| Piłka nożna / PKO BP Ekstraklasa
Pierwszym meczem 8. kolejki Lotto Ekstraklasy były derby Dolnego Śląska. Zagłębie Lubin podejmowało u siebie Śląsk Wrocław i wygrało wysoko, bo 4:0 (2:0). Ozdobą spotkania było trafienie na 1:0 Filipa Starzyńskiego, który piłkę w siatce umieścił bezpośrednio z rzutu rożnego.

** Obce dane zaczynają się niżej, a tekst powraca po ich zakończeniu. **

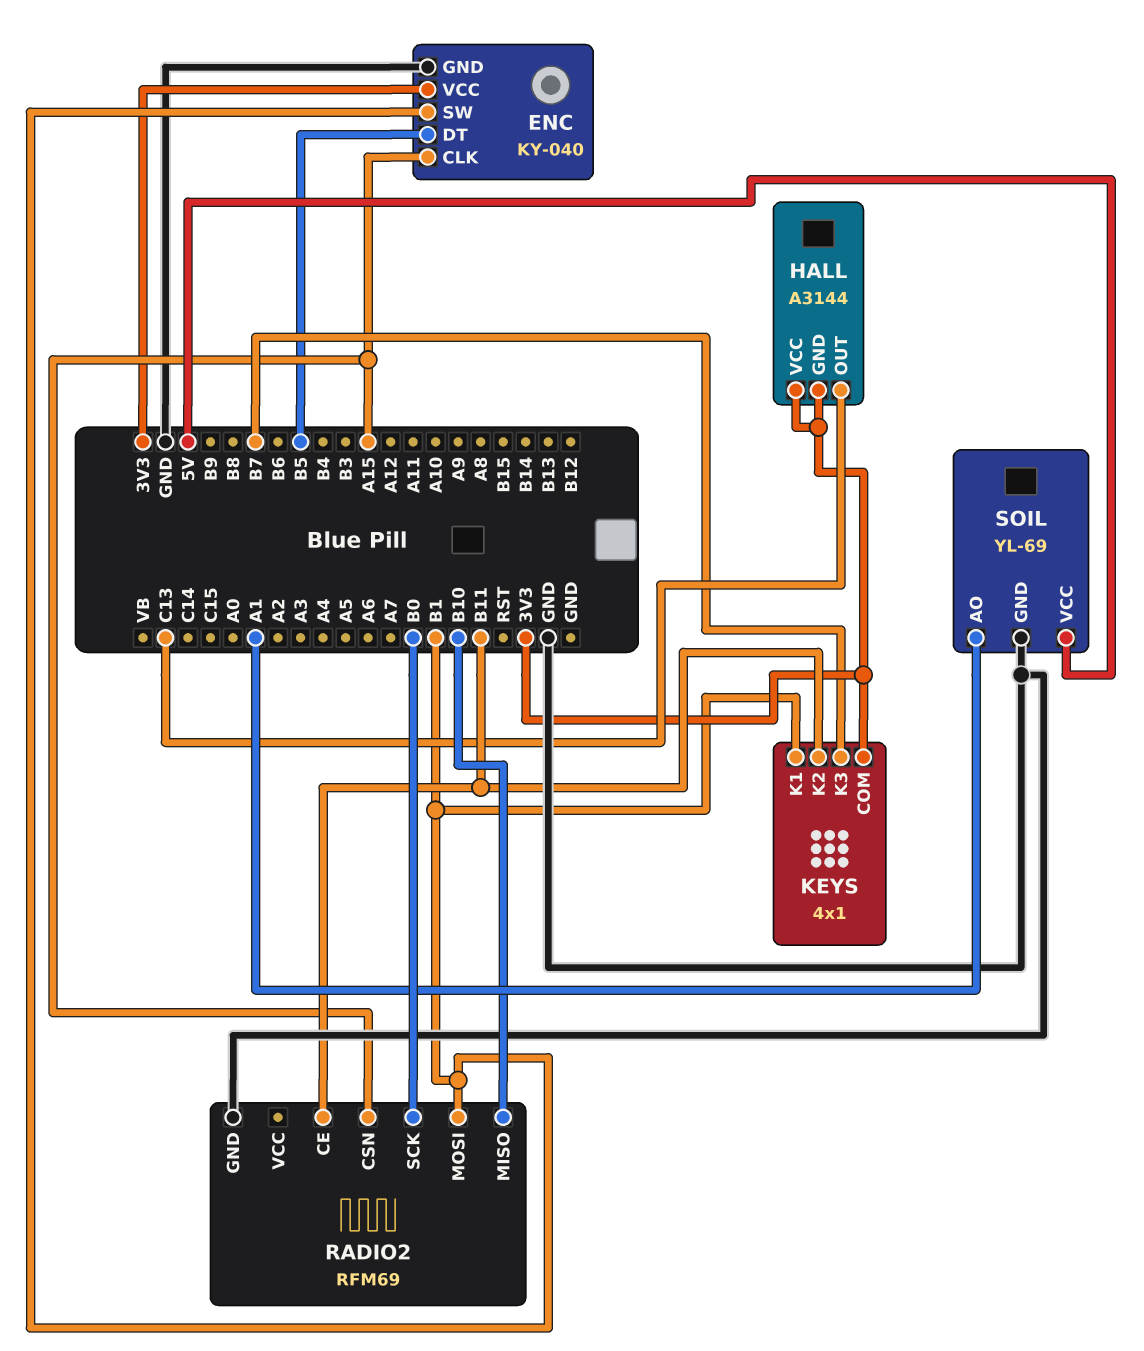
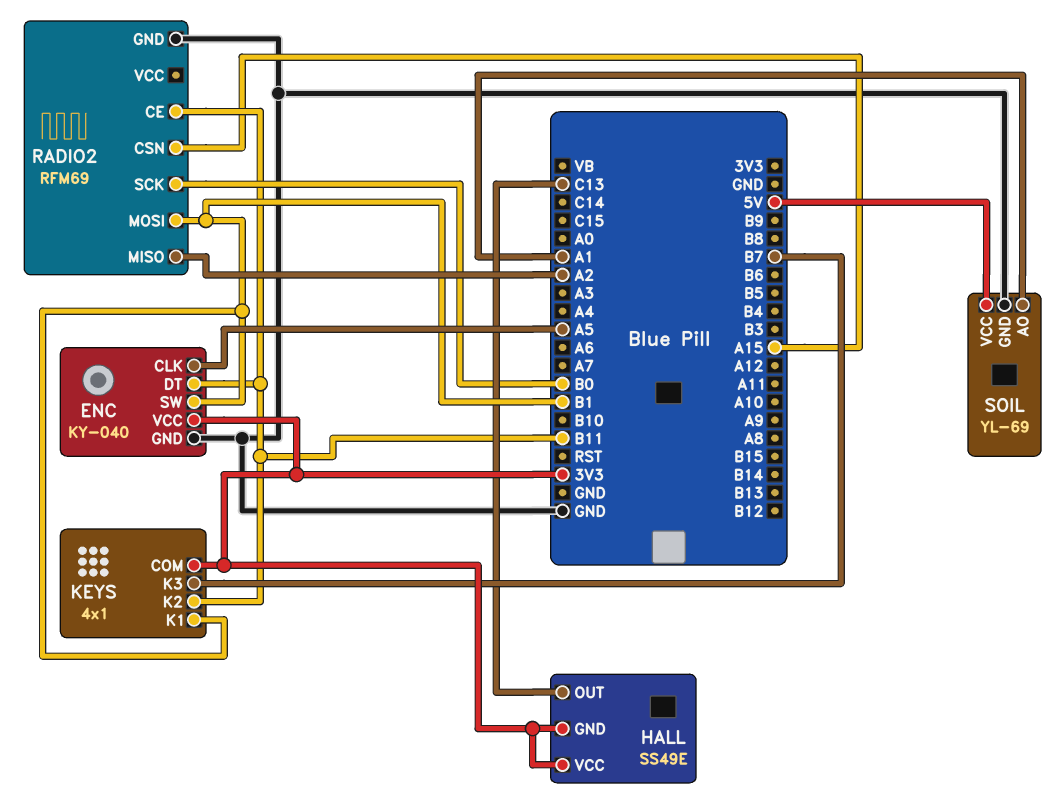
ENC pin CLK: A15 -> A5
ENC pin DT: B5 -> B11
HALL: A3144 -> SS49E
RADIO2 pin MISO: B10 -> A2

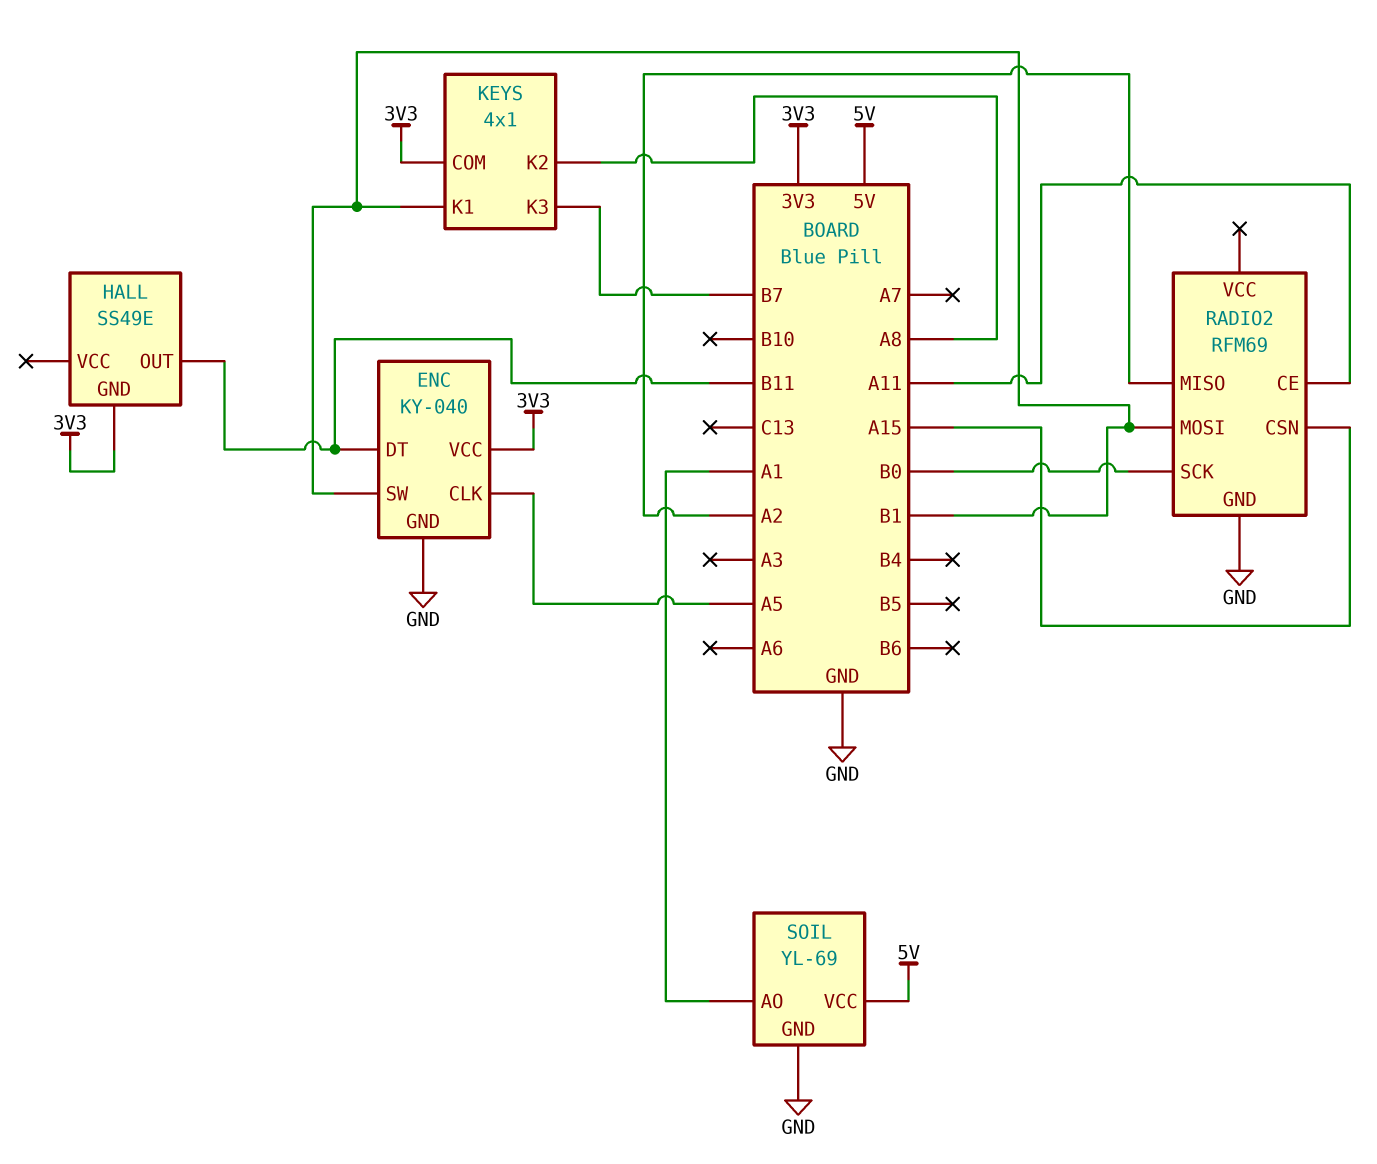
HALL pin OUT: C13 -> B11
HALL pin VCC: 3V3 -> none
KEYS pin K2: B11 -> A8
RADIO2 pin CE: B11 -> A11

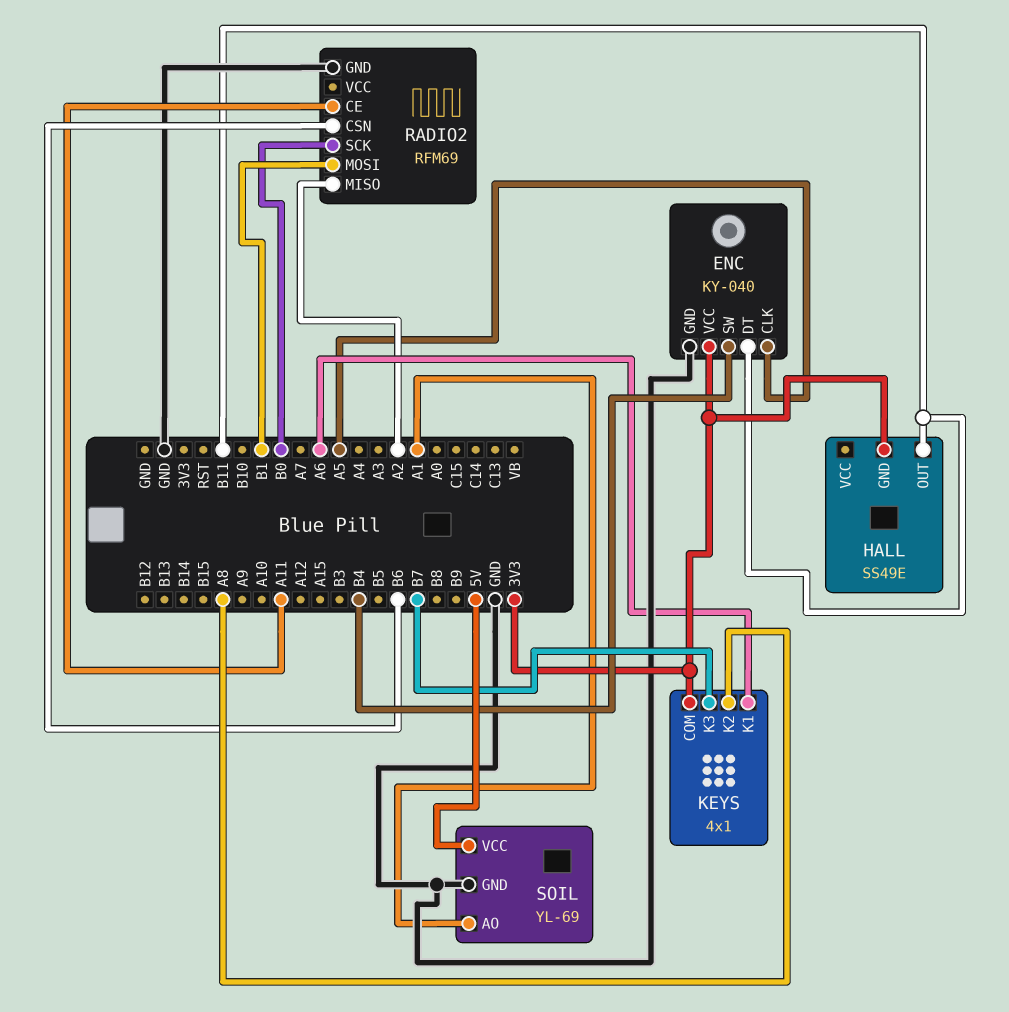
ENC pin SW: B1 -> B4
KEYS pin K1: B1 -> A6
RADIO2 pin CSN: A15 -> B6

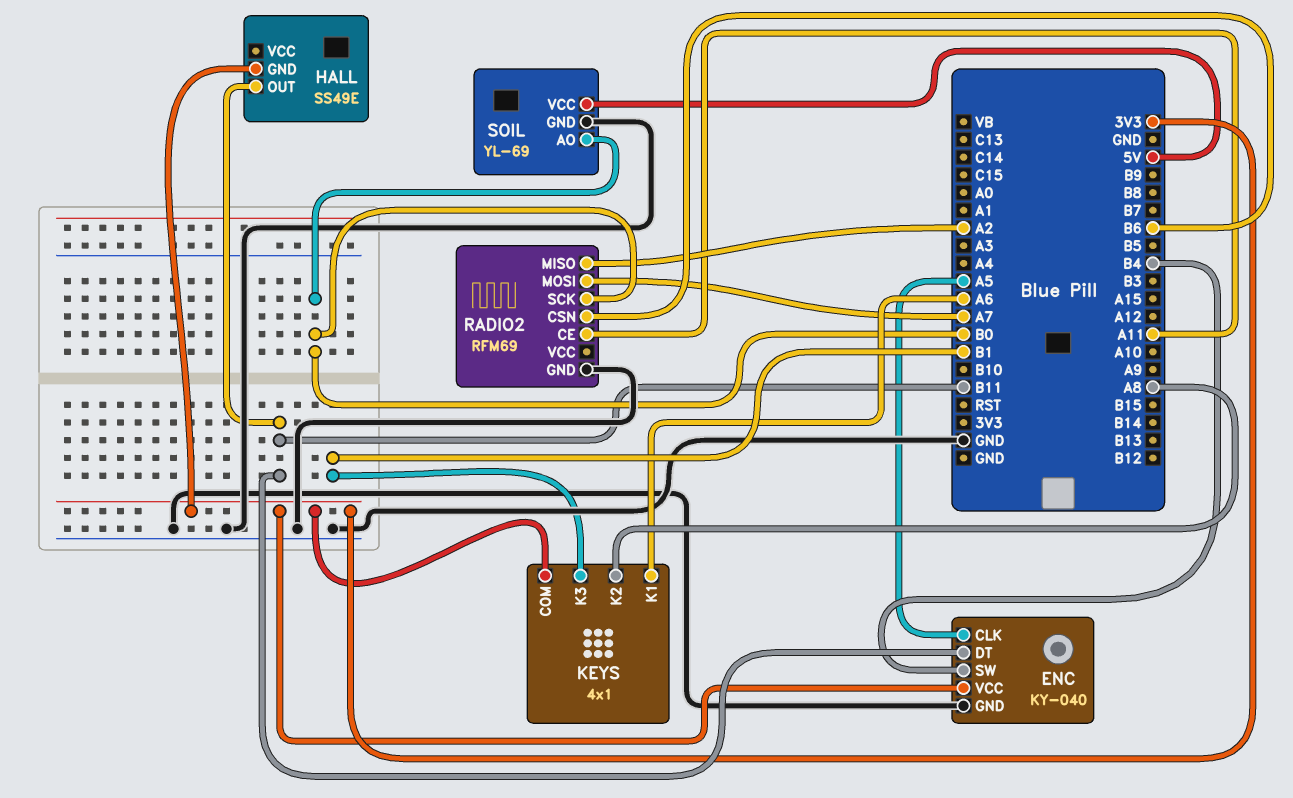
KEYS pin K3: B7 -> B1
RADIO2 pin MOSI: B1 -> A7
SOIL pin AO: A1 -> B0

Zagłębie po porażce z Miedzią Legnica (0:2) dwa tygodnie temu w derbach zrehabilitowało się i w kolejnym pojedynku derbowym z Śląskiem Wrocław wygrało 4:0. Gospodarzom w dużej mierze pomogli rywale – dwa gole padły po błędach bramkarza Jakuba Słowika, jedno trafienie dołożył samobójczym strzałem Marcin Robak i na dodatek ponad pół godziny goście grali w dziesiątkę po czerwonej kartce. Dla Wojskowych był to siódmy mecz bez wygranej.
Zagłębie największe zagrożenie stwarzało po stałych fragmentach gry i kontratakach. I właśnie po jednym ze stałych fragmentów gry wyszli na prowadzenie. Filip Starzyński mocno podkręcił piłkę z rzutu rożnego, Słowik najpierw chciał wyjść do dośrodkowania, później się zaczął cofać, aż się poślizgnął i futbolówka wylądowała w siatce.
Stracony gol podciął skrzydła Śląskowi i Zagłębie mocniej przycisnęło. Kiedy wrocławianie opanowali sytuację i wydawało się, że w pierwszej połowie nic już się nie wydarzy, gospodarze zadali drugi cios. Goście byli w posiadaniu piłki w pobliżu pola karnego rywali, ale ją stracili w prostu sposób. Podopieczni trenera Lewandowskiego wyprowadzili kontratak, lecz Filip Jagiełło dał się wypchnąć na skrzydło. Pomocnik gospodarzy nie miał właściwie żadnego wyboru, tylko uderzyć. Strzał nie był ani mocny, ani precyzyjny, ale piłka między nogami Słowika wpadła do bramki.
Goście szanse na odrobienie strat poważnie zmniejszyli sobie sami w 57. minucie. Po prostej stracie piłki w pobliżu pola karnego Zagłębia Cholewiak podciął jednego z rywali i arbiter Szymon Marciniak ukarał go żółtą kartką. Ponieważ było to drugie upomnienie, pomocnik "Wojskowych" musiał opuścić boisko.
Wydawało się, że już wynik się nie zmieni i wtedy kolejne dwa ciosy zadali gospodarze. A właściwie jeden, bo jeden zadał sobie sam Śląsk. Po rzucie rożnym Robak tak odbił piłkę, że ta wpadła do siatki. Kilka chwil później do odbitej przed pole karne piłki dopadł wprowadzony kilka chwil wcześniej Dawid Pakulski i trafił niemal w samo okienko bramki Słowika.